- _TASK REQUIREMENTS_
- A) In the Log24 post, which publication and issue printed the Saul Steinberg quotation?
- B) Which people are named in the Log24 post?
- C) Output everything in the Log24 post from "Pascal's observation is" down to "water, nature's mirror.".

- _PROVIDED TEXT_
****************
From the archives of web journal Log24.net


Sunday, July 28, 2002

Memories, Dreams, Reflections

Saul Steinberg in The New York Review of Books issue dated August 15, 2002, page 32:

"The idea of reflections came to me in reading an observation by Pascal, cited in a book by W. H. Auden, who wrote an unusual kind of autobiography by collecting all the quotations he had annotated in the course of his life, which is a good way of displaying oneself, as a reflection of these quotations.  Among them this observation by Pascal, which could have been made only by a mathematician...."

Pascal's observation is that humans, animals, and plants have bilateral symmetry, but in nature at large there is only symmetry about a horizontal axis... reflections in water, nature's mirror.
****************
- _AVAILABLE DATA_
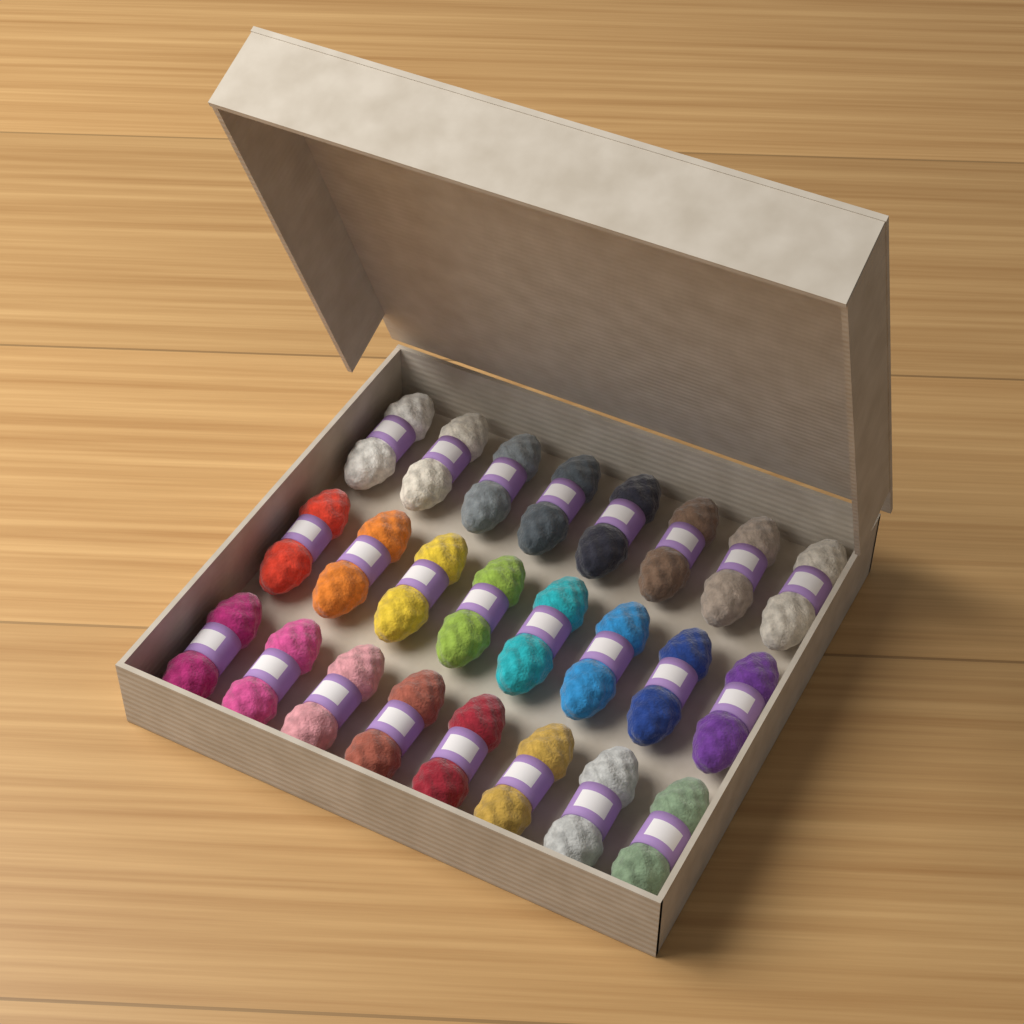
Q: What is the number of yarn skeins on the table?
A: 24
****************
- _ANSWERS BY TASK_
- A) The New York Review of Books, issue dated August 15, 2002 (page 32).

- B) Saul Steinberg, Pascal, W. H. Auden

- C)
Pascal's observation is that humans, animals, and plants have bilateral symmetry, but in nature at large there is only symmetry about a horizontal axis... reflections in water, nature's mirror.